Обучение простому удару штыком практиковалось тогда во всех регулярных армиях мира. Иначе штык просто не стали бы носить! Задачей Суворова было сделать штыковую атаку большого строя нормальным, привычным солдату средством боя. Для этого два строя его полка маршировали друг на друга с фузеями наперевес, проходя сквозь ряды «гребенкой», а затем повторяли это движение бегом, с грозным криком «ура!», наставив штыки и поднимая их лишь в самый последний момент.
Тренировки делали штыковую атаку не произведением отчаянной храбрости, а отработанным до автоматизма выполнением одной из множества строевых команд. Важно было добиться, чтобы, даже бросаясь в штыковую атаку бегом, бойцы не теряли чувства локтя, ощущали силу своего строя, не превращались в дико орущую толпу. Одновременно солдаты, множество которых еще не бывало в бою, учились преодолевать естественный человеческий страх, летя на «вражеские» штыки: не всегда их успевали отдернуть и ранения, конечно же, случались…
Итак, учения проводились и на квартирах, но для четкой отработки единых действий всего полка он выходил в летний лагерь. Здесь все было, как на реальной войне. На рассвете перед знаменами обоих батальонов начинали бить барабаны — все 25 барабанщиков полка разом, постепенно расходясь от центра лагеря к флангам. С первыми их ударами часовые кричали «К заре!», солдаты выбегали из палаток при тесаках, только надев головные уборы и плащи, и становились в строй на палаточных «улицах».
Как только побудка была пробита, барабанщики с 12-ю флейтистами начинали играть военный марш. Роты ровными шеренгами выходили и строились на ротных плацдармах. На последней «музыкальной штуке» весь полк совершал захождение на полковой плацдарм, где роты смыкались «косыми большими шагами так поспешно, что при окончании последней музыкальной штуки были бы все в своих местах, делая в батальонах пушечные промежутки, в которых становятся вдруг с ротами канониры и фузелеры»[31]. К окончанию музыки полк должен был стоять фронтом к полю в полной готовности, но без фузей, мимо пирамид[32] которых солдаты прошли, и пушек; пикеты, караулы и часовые уже все были на своих местах.
«Полковое учреждение» рисует «мирное» развитие событий, т.к. о внезапных тревогах и построениях Суворов заранее не предупреждал. Полковник считал, что только многократно отработанные в спокойной обстановке движения солдатам будет легко повторить по внезапной тревоге, в темноте и даже в бурю. Едва полк был построен, барабаны били на молитву, после которой били отбой и воины накрывали головы. Развернувшись «направо кругом», роты расходились по своим местам и капральствам на перекличку, за которой следовали рапорты.
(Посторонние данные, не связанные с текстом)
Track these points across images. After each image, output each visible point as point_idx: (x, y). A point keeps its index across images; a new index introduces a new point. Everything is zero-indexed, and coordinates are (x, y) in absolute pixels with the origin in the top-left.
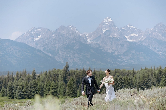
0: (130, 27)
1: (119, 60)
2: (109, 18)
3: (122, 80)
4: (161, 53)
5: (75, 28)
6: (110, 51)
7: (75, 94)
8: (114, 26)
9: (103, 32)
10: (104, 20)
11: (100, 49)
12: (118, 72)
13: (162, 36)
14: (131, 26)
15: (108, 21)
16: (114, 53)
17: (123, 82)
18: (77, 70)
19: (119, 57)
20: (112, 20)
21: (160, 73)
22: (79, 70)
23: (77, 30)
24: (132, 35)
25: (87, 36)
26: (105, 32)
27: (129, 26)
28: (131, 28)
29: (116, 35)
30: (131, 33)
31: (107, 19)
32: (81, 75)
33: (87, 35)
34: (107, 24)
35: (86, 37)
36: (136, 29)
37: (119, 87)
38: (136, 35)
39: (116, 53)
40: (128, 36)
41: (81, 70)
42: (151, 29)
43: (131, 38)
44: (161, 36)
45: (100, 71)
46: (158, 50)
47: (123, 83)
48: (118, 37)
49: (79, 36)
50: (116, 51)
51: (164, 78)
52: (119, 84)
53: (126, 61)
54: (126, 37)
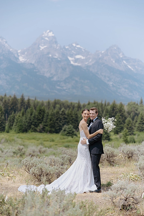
0: (76, 46)
1: (58, 88)
2: (50, 32)
3: (65, 114)
4: (111, 83)
5: (4, 40)
6: (47, 75)
7: (2, 128)
8: (56, 42)
9: (41, 49)
10: (43, 34)
11: (35, 71)
12: (59, 104)
13: (116, 62)
14: (78, 45)
15: (48, 35)
16: (52, 77)
17: (66, 117)
18: (5, 95)
19: (59, 83)
20: (53, 35)
21: (113, 110)
22: (8, 96)
23: (6, 42)
24: (78, 57)
25: (19, 53)
26: (43, 50)
27: (74, 45)
28: (77, 48)
29: (57, 55)
30: (76, 55)
31: (48, 33)
32: (11, 103)
33: (19, 51)
34: (47, 39)
35: (17, 54)
36: (84, 49)
37: (61, 123)
38: (83, 58)
39: (55, 79)
40: (72, 57)
41: (10, 97)
42: (103, 52)
43: (76, 60)
44: (114, 62)
45: (35, 100)
46: (108, 79)
47: (66, 119)
48: (60, 58)
49: (9, 51)
50: (55, 75)
51: (118, 116)
52: (61, 119)
53: (66, 89)
54: (70, 59)
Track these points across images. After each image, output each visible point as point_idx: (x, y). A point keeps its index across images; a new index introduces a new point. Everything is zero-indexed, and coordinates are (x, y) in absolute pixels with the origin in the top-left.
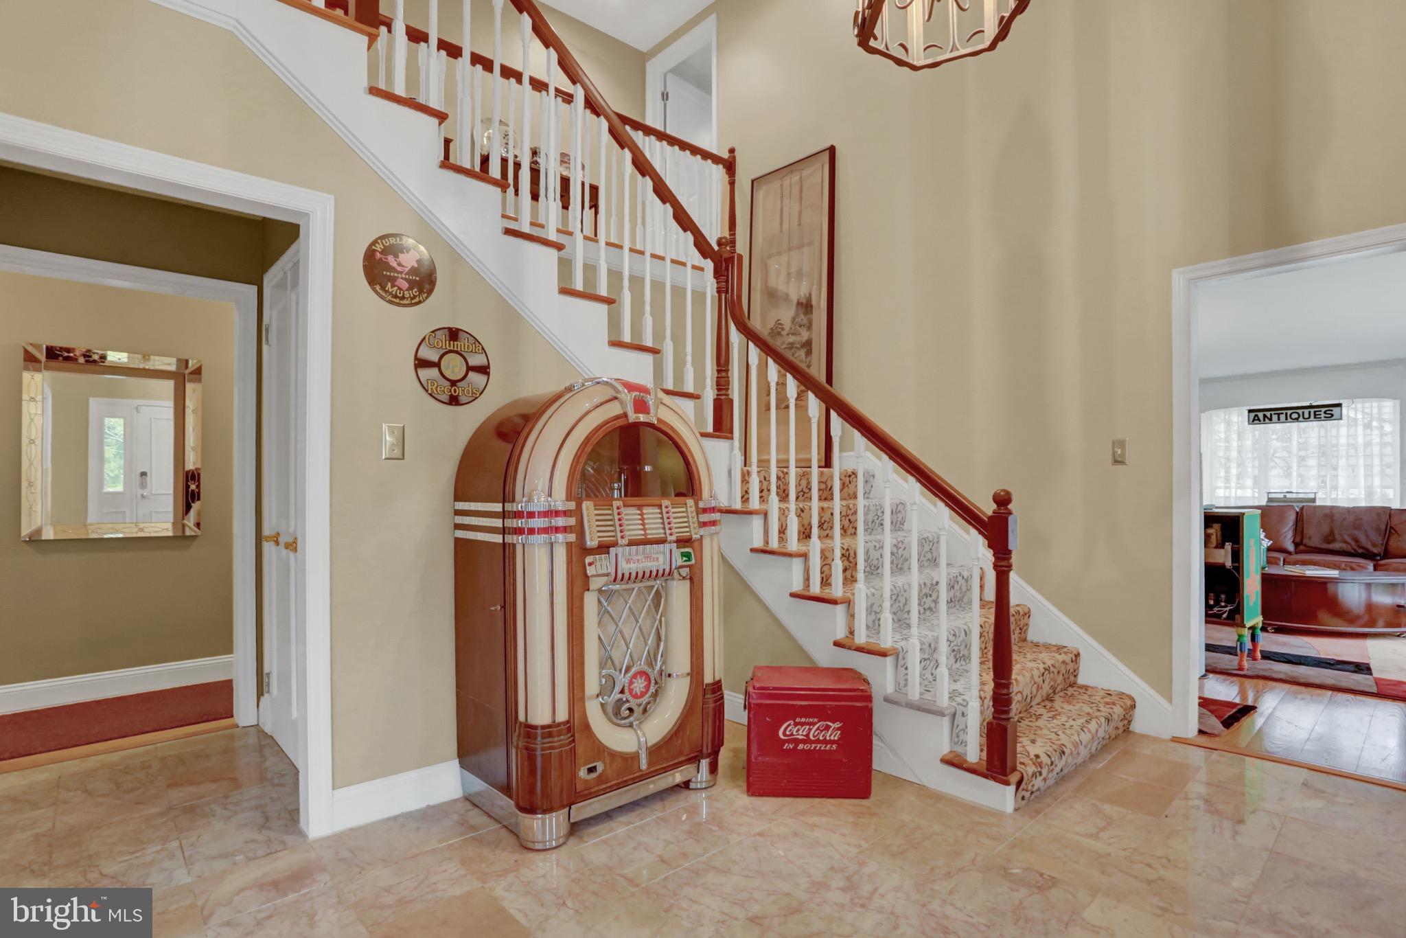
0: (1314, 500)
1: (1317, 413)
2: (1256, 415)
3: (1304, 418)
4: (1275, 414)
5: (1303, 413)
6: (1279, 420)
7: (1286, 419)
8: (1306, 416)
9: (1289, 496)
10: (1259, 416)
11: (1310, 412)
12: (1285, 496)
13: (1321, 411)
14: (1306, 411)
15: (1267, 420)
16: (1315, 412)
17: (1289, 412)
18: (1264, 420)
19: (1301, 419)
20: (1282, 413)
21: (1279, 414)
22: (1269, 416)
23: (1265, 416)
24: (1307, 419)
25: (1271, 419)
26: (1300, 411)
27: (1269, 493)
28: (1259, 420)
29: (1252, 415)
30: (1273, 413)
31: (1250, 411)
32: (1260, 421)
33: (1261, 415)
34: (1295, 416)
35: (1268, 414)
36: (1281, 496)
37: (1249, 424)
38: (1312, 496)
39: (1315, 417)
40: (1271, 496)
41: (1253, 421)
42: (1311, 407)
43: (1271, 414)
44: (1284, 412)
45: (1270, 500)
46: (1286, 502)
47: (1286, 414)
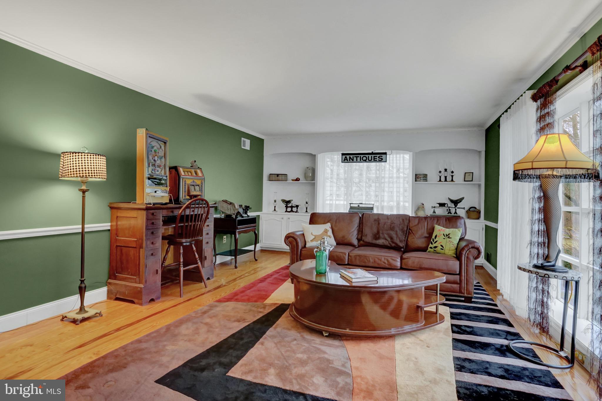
0: (372, 209)
1: (375, 157)
2: (346, 157)
3: (369, 160)
4: (355, 157)
5: (368, 157)
6: (357, 160)
7: (360, 160)
8: (370, 159)
9: (361, 205)
10: (348, 158)
11: (372, 157)
12: (359, 206)
13: (377, 156)
14: (370, 156)
15: (351, 161)
16: (374, 157)
17: (362, 156)
18: (350, 160)
19: (367, 161)
20: (359, 157)
21: (357, 157)
23: (350, 158)
24: (370, 161)
25: (353, 160)
26: (367, 156)
27: (350, 204)
28: (347, 160)
29: (344, 157)
30: (354, 156)
31: (343, 154)
32: (348, 161)
33: (348, 157)
34: (365, 158)
35: (352, 156)
36: (357, 206)
37: (342, 162)
38: (372, 206)
39: (374, 160)
40: (352, 205)
41: (344, 161)
42: (372, 153)
43: (353, 157)
44: (359, 156)
45: (351, 208)
46: (358, 209)
47: (360, 157)
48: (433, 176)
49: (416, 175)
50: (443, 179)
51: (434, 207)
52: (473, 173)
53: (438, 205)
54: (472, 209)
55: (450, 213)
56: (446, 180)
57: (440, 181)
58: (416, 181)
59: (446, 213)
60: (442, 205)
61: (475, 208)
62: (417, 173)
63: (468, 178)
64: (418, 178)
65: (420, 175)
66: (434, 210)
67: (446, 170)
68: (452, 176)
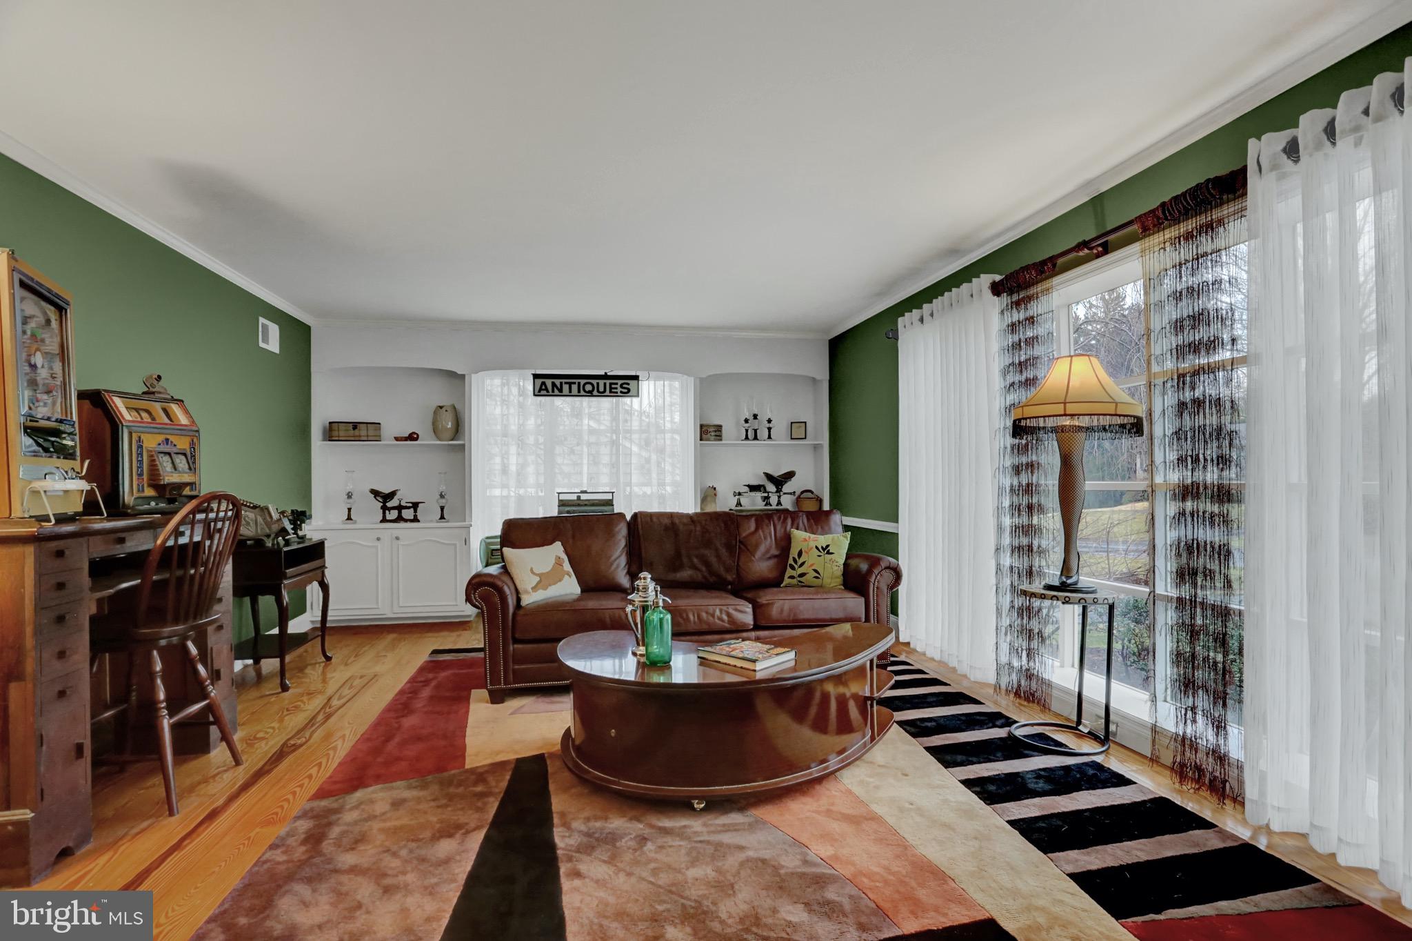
0: (609, 503)
1: (613, 386)
2: (543, 383)
3: (598, 391)
4: (566, 383)
5: (598, 384)
6: (570, 391)
7: (579, 391)
8: (601, 389)
9: (584, 497)
10: (548, 385)
11: (605, 384)
12: (579, 498)
13: (617, 384)
14: (601, 382)
15: (556, 392)
16: (611, 384)
17: (583, 382)
18: (553, 391)
19: (595, 393)
20: (575, 383)
21: (570, 384)
22: (559, 386)
23: (554, 385)
24: (602, 394)
25: (561, 390)
26: (594, 382)
27: (559, 493)
28: (546, 389)
29: (539, 382)
30: (564, 381)
31: (536, 376)
32: (548, 392)
33: (549, 382)
34: (588, 388)
35: (558, 382)
36: (574, 497)
37: (535, 395)
38: (609, 497)
39: (611, 392)
40: (563, 497)
41: (539, 391)
42: (606, 377)
43: (561, 383)
44: (577, 381)
45: (562, 504)
46: (579, 505)
47: (579, 383)
48: (732, 430)
49: (702, 426)
50: (751, 434)
51: (740, 494)
52: (805, 423)
53: (747, 489)
54: (805, 495)
55: (768, 504)
56: (756, 438)
57: (747, 438)
58: (701, 440)
59: (760, 505)
60: (753, 488)
61: (812, 492)
62: (704, 423)
63: (798, 432)
64: (707, 432)
65: (708, 426)
66: (739, 500)
67: (755, 417)
68: (769, 429)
Пока командиры рапортовали, «все нижние чины по роспуске должны того ж часу волосы перечесать, волосяную тройную косу и бумажки на висках переправить, если нехорошо успели прежде обуться — переобуться, одеться, умыться и прибрать себя по лагерному», т.е. без искусственной косы и пудры. Только теперь, построившись на «улицах» при оружии и подсумках, роты выходили на свои плацдармы для тренировок солдат поодиночке, без торопливости, под присмотром старшего сержанта. Когда потом рота разойдется, чтобы начать уход за оружием, «он так же в день один раз должен себя в экзерциции кратко свидетельствовать, где хочет».